With my second wife, our kids were never blessed with such loving decisions made by two rational parents. My wife had wanted to leave at least a dozen times. Every time I was able to stop her, talk her out of it, and away we went to counseling. But then, just one time, I didn’t stop her. I didn’t talk her out of it. And it was over.

Never did I feel more helpless than in the aftermath of that. Never did I feel like less of a man. Never was I so frustrated. Once the end arrived, I had no power and no control over whether or not my step-daughter stayed in my life. Never did I feel loss like I did then.

And while I wish I could have fixed the small things early on, and while I wish the ultimate fate of that marriage was success, I am thankful for the happiness I now have because of it. I’m thankful for the perspective I now have. I’m thankful for the life I now live. And I hope she has a good, happy life. I hope that her decision to leave for her own happiness was the right one for her. I hope and pray that my step-daughter is everything she has the potential to be in this life.
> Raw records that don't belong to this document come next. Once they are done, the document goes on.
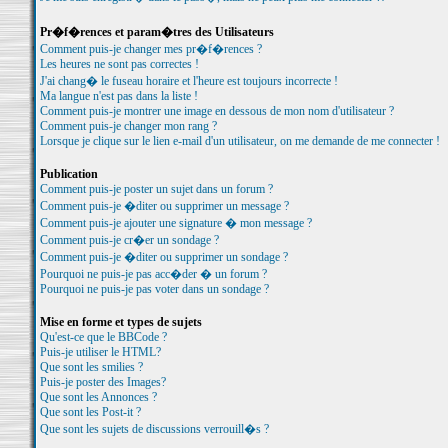
Pr�f�rences et param�tres des Utilisateurs
Comment puis-je changer mes pr�f�rences ?
Les heures ne sont pas correctes !
J'ai chang� le fuseau horaire et l'heure est toujours incorrecte !
Ma langue n'est pas dans la liste !
Comment puis-je montrer une image en dessous de mon nom d'utilisateur ?
Comment puis-je changer mon rang ?
Lorsque je clique sur le lien e-mail d'un utilisateur, on me demande de me connecter !
Publication
Comment puis-je poster un sujet dans un forum ?
Comment puis-je �diter ou supprimer un message ?
Comment puis-je ajouter une signature � mon message ?
Comment puis-je cr�er un sondage ?
Comment puis-je �diter ou supprimer un sondage ?
Pourquoi ne puis-je pas acc�der � un forum ?
Pourquoi ne puis-je pas voter dans un sondage ?
Mise en forme et types de sujets
Qu'est-ce que le BBCode ?
Puis-je utiliser le HTML?
Que sont les smilies ?
Puis-je poster des Images?
Que sont les Annonces ?
Que sont les Post-it ?
Que sont les sujets de discussions verrouill�s ?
Enough about me. Back to you. What is best for your kids?

Teaching them that staying married is the only thing that matters, even if it means being an eternal doormat is not my idea of good parenting. Teaching your kids that getting divorced for no solid reason is not my idea of good parenting. Taking a good father from your children’s lives because of anger or pride is not my idea of good parenting. Taking a good mother away from your children’s lives because of a mistake is not my idea of good parenting.
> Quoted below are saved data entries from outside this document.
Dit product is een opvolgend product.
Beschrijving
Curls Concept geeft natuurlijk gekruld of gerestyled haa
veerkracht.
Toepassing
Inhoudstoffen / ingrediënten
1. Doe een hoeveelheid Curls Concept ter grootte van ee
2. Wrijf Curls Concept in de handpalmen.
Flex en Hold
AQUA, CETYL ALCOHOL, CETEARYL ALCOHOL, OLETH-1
Freeing yourself from abuse, and teaching your children that abuse is never okay is my idea of good parenting. Realizing that your complete inability to be happy in your current situation will have nothing but negative consequences for your children and then doing something about it is my idea of good parenting. Letting your children keep a good father in their lives and letting go of your anger and pride is my idea of good parenting. Understanding that people are human and that they make mistakes, and then teaching that to your kids is my idea of good parenting.

Just do yourself a favor. If your marriage is savable, save it. Spend whatever money needs to be spent to get the counseling and therapy you need to make it work. You’ll spend far less than you will getting divorced, even if the bills stack up sky-high. I really do believe most marriages can be saved. I believe my second marriage could have been saved. I’ll just never get to find out. She made her choice. I made my choice.
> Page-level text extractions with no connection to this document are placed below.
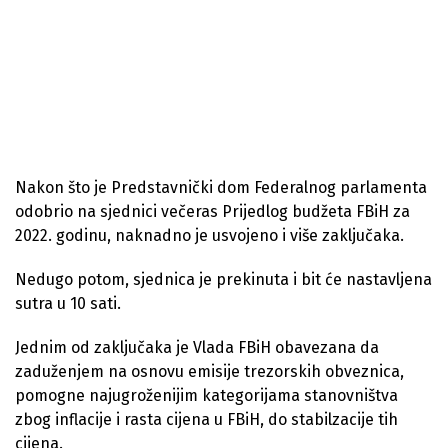
Nakon što je Predstavnički dom Federalnog parlamenta
odobrio na sjednici večeras Prijedlog budžeta FBiH za
2022. godinu, naknadno je usvojeno i više zaključaka.
Nedugo potom, sjednica je prekinuta i bit će nastavljena
sutra u 10 sati.
Jednim od zaključaka je Vlada FBiH obavezana da
zaduženjem na osnovu emisije trezorskih obveznica,
pomogne najugroženijim kategorijama stanovništva
zbog inflacije i rasta cijena u FBiH, do stabilzacije tih
cijena.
Just… please. Find a way to be happy no matter which route you take. Don’t spend your life miserable and alone, whether in a marriage or not.

I’ll finish with this. I personally do believe in marriage. I believe in it more than you’ll ever know. If I ever get married again, I pray that it lasts forever. Because, if I’m being honest, divorce sucks.

Dan Pearce, Single Dad Laughing

PS. I understand that this is a touchy and taboo subject. I understand that many of my followers are members of different religions that preach different doctrines about divorce. Where do you stand? What are your beliefs (and why)? If you’ve been through it, was it a good thing or a bad thing? Could you have fixed it and did you give up prematurely or did it need to end because there was no saving grace left for it?

Also, if you’ve remained married and are happy, I’d love to hear your thoughts. If you’ve remained married and you are miserable, what are you thinking right now?